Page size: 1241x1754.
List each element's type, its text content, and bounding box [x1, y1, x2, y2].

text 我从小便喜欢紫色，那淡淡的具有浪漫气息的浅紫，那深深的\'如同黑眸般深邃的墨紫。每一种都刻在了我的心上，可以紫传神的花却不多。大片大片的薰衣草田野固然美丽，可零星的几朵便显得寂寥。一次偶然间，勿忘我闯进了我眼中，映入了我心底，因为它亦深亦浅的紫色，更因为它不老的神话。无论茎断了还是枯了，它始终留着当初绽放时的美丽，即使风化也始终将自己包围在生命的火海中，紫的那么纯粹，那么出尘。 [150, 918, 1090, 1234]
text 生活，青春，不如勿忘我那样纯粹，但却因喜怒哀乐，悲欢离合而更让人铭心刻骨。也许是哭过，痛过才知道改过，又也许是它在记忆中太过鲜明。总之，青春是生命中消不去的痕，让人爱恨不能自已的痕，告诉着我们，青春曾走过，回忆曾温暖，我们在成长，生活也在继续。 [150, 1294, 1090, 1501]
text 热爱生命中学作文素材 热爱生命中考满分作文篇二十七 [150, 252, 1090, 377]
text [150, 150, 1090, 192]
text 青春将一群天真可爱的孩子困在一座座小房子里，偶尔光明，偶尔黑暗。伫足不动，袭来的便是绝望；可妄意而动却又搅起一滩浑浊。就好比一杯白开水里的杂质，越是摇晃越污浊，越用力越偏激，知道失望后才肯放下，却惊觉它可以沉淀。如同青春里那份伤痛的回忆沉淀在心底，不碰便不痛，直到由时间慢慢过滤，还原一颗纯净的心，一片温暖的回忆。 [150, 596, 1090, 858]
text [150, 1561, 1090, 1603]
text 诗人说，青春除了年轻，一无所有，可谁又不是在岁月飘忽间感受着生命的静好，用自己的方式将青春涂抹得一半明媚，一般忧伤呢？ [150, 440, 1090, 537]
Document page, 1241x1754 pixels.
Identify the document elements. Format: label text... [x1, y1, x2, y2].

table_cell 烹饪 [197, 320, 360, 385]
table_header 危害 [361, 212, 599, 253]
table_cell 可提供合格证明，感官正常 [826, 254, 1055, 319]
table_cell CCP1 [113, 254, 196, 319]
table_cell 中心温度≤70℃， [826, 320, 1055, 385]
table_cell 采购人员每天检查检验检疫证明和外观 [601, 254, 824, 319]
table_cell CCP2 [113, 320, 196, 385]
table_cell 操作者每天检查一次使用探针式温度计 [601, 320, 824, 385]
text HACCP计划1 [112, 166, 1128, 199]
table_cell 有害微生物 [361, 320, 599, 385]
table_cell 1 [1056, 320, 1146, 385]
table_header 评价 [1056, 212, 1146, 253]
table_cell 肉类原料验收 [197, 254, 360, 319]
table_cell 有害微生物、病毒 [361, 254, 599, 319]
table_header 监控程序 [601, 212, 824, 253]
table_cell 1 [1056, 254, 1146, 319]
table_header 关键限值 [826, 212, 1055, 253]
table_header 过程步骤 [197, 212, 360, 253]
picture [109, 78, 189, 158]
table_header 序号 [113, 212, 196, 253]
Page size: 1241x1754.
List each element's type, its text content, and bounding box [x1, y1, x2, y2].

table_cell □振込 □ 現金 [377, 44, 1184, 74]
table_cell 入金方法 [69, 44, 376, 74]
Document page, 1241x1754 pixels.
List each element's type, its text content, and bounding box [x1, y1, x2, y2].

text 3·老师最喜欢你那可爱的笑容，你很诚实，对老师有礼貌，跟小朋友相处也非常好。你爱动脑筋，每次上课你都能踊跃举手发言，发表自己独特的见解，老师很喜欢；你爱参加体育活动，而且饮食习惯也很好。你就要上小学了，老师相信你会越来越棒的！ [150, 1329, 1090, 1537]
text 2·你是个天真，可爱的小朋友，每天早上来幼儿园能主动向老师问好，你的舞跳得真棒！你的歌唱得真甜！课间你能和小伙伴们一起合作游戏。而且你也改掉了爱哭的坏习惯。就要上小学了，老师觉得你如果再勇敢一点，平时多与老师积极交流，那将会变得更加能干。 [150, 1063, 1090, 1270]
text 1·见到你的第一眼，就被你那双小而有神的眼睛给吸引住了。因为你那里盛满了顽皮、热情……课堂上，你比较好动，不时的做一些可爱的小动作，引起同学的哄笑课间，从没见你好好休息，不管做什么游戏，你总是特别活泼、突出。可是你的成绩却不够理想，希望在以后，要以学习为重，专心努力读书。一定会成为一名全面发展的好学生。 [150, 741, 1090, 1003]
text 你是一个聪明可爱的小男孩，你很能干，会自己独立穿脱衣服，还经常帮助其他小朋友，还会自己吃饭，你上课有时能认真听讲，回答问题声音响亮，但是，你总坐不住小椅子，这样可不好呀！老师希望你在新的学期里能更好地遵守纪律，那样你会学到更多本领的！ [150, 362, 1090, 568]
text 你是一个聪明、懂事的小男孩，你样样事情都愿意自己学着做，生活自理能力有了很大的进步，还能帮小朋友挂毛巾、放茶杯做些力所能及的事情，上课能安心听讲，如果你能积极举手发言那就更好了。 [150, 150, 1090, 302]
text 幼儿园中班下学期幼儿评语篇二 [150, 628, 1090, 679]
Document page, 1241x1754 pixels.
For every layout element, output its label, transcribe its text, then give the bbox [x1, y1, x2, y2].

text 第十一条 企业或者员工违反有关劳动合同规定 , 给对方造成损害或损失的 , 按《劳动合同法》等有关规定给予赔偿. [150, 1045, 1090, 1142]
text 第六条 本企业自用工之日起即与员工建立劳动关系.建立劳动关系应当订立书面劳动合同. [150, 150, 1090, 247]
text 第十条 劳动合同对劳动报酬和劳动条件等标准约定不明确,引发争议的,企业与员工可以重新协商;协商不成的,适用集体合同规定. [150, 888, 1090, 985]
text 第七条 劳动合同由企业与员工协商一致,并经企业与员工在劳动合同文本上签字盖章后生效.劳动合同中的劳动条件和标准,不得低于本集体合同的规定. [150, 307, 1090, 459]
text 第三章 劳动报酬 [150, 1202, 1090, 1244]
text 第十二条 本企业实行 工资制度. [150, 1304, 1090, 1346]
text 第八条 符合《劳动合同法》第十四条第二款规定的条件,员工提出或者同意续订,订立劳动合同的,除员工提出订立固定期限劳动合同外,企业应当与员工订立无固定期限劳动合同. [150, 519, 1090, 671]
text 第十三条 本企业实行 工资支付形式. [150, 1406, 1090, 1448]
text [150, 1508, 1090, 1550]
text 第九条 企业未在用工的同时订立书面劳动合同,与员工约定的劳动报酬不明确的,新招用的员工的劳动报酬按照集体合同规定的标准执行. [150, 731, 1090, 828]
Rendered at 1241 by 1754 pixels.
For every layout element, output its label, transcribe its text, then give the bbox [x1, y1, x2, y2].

####################

PROBLEM STATEMENT | Exactly as written above, please repeat the entries.

SOLUTION TO THE PROBLEM |
Page size: 1241x1754.
List each element's type, its text content, and bounding box [x1, y1, x2, y2].

text 我从小便喜欢紫色，那淡淡的具有浪漫气息的浅紫，那深深的\'如同黑眸般深邃的墨紫。每一种都刻在了我的心上，可以紫传神的花却不多。大片大片的薰衣草田野固然美丽，可零星的几朵便显得寂寥。一次偶然间，勿忘我闯进了我眼中，映入了我心底，因为它亦深亦浅的紫色，更因为它不老的神话。无论茎断了还是枯了，它始终留着当初绽放时的美丽，即使风化也始终将自己包围在生命的火海中，紫的那么纯粹，那么出尘。 [150, 918, 1090, 1234]
text 生活，青春，不如勿忘我那样纯粹，但却因喜怒哀乐，悲欢离合而更让人铭心刻骨。也许是哭过，痛过才知道改过，又也许是它在记忆中太过鲜明。总之，青春是生命中消不去的痕，让人爱恨不能自已的痕，告诉着我们，青春曾走过，回忆曾温暖，我们在成长，生活也在继续。 [150, 1294, 1090, 1501]
text 热爱生命中学作文素材 热爱生命中考满分作文篇二十七 [150, 252, 1090, 377]
text [150, 150, 1090, 192]
text 青春将一群天真可爱的孩子困在一座座小房子里，偶尔光明，偶尔黑暗。伫足不动，袭来的便是绝望；可妄意而动却又搅起一滩浑浊。就好比一杯白开水里的杂质，越是摇晃越污浊，越用力越偏激，知道失望后才肯放下，却惊觉它可以沉淀。如同青春里那份伤痛的回忆沉淀在心底，不碰便不痛，直到由时间慢慢过滤，还原一颗纯净的心，一片温暖的回忆。 [150, 596, 1090, 858]
text [150, 1561, 1090, 1603]
text 诗人说，青春除了年轻，一无所有，可谁又不是在岁月飘忽间感受着生命的静好，用自己的方式将青春涂抹得一半明媚，一般忧伤呢？ [150, 440, 1090, 537]
Document page, 1241x1754 pixels.
Identify the document elements. Format: label text... [x1, y1, x2, y2].

table_cell 烹饪 [197, 320, 360, 385]
table_header 危害 [361, 212, 599, 253]
table_cell 可提供合格证明，感官正常 [826, 254, 1055, 319]
table_cell CCP1 [113, 254, 196, 319]
table_cell 中心温度≤70℃， [826, 320, 1055, 385]
table_cell 采购人员每天检查检验检疫证明和外观 [601, 254, 824, 319]
table_cell CCP2 [113, 320, 196, 385]
table_cell 操作者每天检查一次使用探针式温度计 [601, 320, 824, 385]
text HACCP计划1 [112, 166, 1128, 199]
table_cell 有害微生物 [361, 320, 599, 385]
table_cell 1 [1056, 320, 1146, 385]
table_header 评价 [1056, 212, 1146, 253]
table_cell 肉类原料验收 [197, 254, 360, 319]
table_cell 有害微生物、病毒 [361, 254, 599, 319]
table_header 监控程序 [601, 212, 824, 253]
table_cell 1 [1056, 254, 1146, 319]
table_header 关键限值 [826, 212, 1055, 253]
table_header 过程步骤 [197, 212, 360, 253]
picture [109, 78, 189, 158]
table_header 序号 [113, 212, 196, 253]
Page size: 1241x1754.
List each element's type, its text content, and bounding box [x1, y1, x2, y2].

table_cell □振込 □ 現金 [377, 44, 1184, 74]
table_cell 入金方法 [69, 44, 376, 74]
Document page, 1241x1754 pixels.
List each element's type, its text content, and bounding box [x1, y1, x2, y2].

text 3·老师最喜欢你那可爱的笑容，你很诚实，对老师有礼貌，跟小朋友相处也非常好。你爱动脑筋，每次上课你都能踊跃举手发言，发表自己独特的见解，老师很喜欢；你爱参加体育活动，而且饮食习惯也很好。你就要上小学了，老师相信你会越来越棒的！ [150, 1329, 1090, 1537]
text 2·你是个天真，可爱的小朋友，每天早上来幼儿园能主动向老师问好，你的舞跳得真棒！你的歌唱得真甜！课间你能和小伙伴们一起合作游戏。而且你也改掉了爱哭的坏习惯。就要上小学了，老师觉得你如果再勇敢一点，平时多与老师积极交流，那将会变得更加能干。 [150, 1063, 1090, 1270]
text 1·见到你的第一眼，就被你那双小而有神的眼睛给吸引住了。因为你那里盛满了顽皮、热情……课堂上，你比较好动，不时的做一些可爱的小动作，引起同学的哄笑课间，从没见你好好休息，不管做什么游戏，你总是特别活泼、突出。可是你的成绩却不够理想，希望在以后，要以学习为重，专心努力读书。一定会成为一名全面发展的好学生。 [150, 741, 1090, 1003]
text 你是一个聪明可爱的小男孩，你很能干，会自己独立穿脱衣服，还经常帮助其他小朋友，还会自己吃饭，你上课有时能认真听讲，回答问题声音响亮，但是，你总坐不住小椅子，这样可不好呀！老师希望你在新的学期里能更好地遵守纪律，那样你会学到更多本领的！ [150, 362, 1090, 568]
text 你是一个聪明、懂事的小男孩，你样样事情都愿意自己学着做，生活自理能力有了很大的进步，还能帮小朋友挂毛巾、放茶杯做些力所能及的事情，上课能安心听讲，如果你能积极举手发言那就更好了。 [150, 150, 1090, 302]
text 幼儿园中班下学期幼儿评语篇二 [150, 628, 1090, 679]
Document page, 1241x1754 pixels.
For every layout element, output its label, transcribe its text, then give the bbox [x1, y1, x2, y2].

text 第十一条 企业或者员工违反有关劳动合同规定 , 给对方造成损害或损失的 , 按《劳动合同法》等有关规定给予赔偿. [150, 1045, 1090, 1142]
text 第六条 本企业自用工之日起即与员工建立劳动关系.建立劳动关系应当订立书面劳动合同. [150, 150, 1090, 247]
text 第十条 劳动合同对劳动报酬和劳动条件等标准约定不明确,引发争议的,企业与员工可以重新协商;协商不成的,适用集体合同规定. [150, 888, 1090, 985]
text 第七条 劳动合同由企业与员工协商一致,并经企业与员工在劳动合同文本上签字盖章后生效.劳动合同中的劳动条件和标准,不得低于本集体合同的规定. [150, 307, 1090, 459]
text 第三章 劳动报酬 [150, 1202, 1090, 1244]
text 第十二条 本企业实行 工资制度. [150, 1304, 1090, 1346]
text 第八条 符合《劳动合同法》第十四条第二款规定的条件,员工提出或者同意续订,订立劳动合同的,除员工提出订立固定期限劳动合同外,企业应当与员工订立无固定期限劳动合同. [150, 519, 1090, 671]
text 第十三条 本企业实行 工资支付形式. [150, 1406, 1090, 1448]
text [150, 1508, 1090, 1550]
text 第九条 企业未在用工的同时订立书面劳动合同,与员工约定的劳动报酬不明确的,新招用的员工的劳动报酬按照集体合同规定的标准执行. [150, 731, 1090, 828]
Rendered at 1241 by 1754 pixels.
For every layout element, output its label, transcribe its text, then give the bbox [x1, y1, x2, y2].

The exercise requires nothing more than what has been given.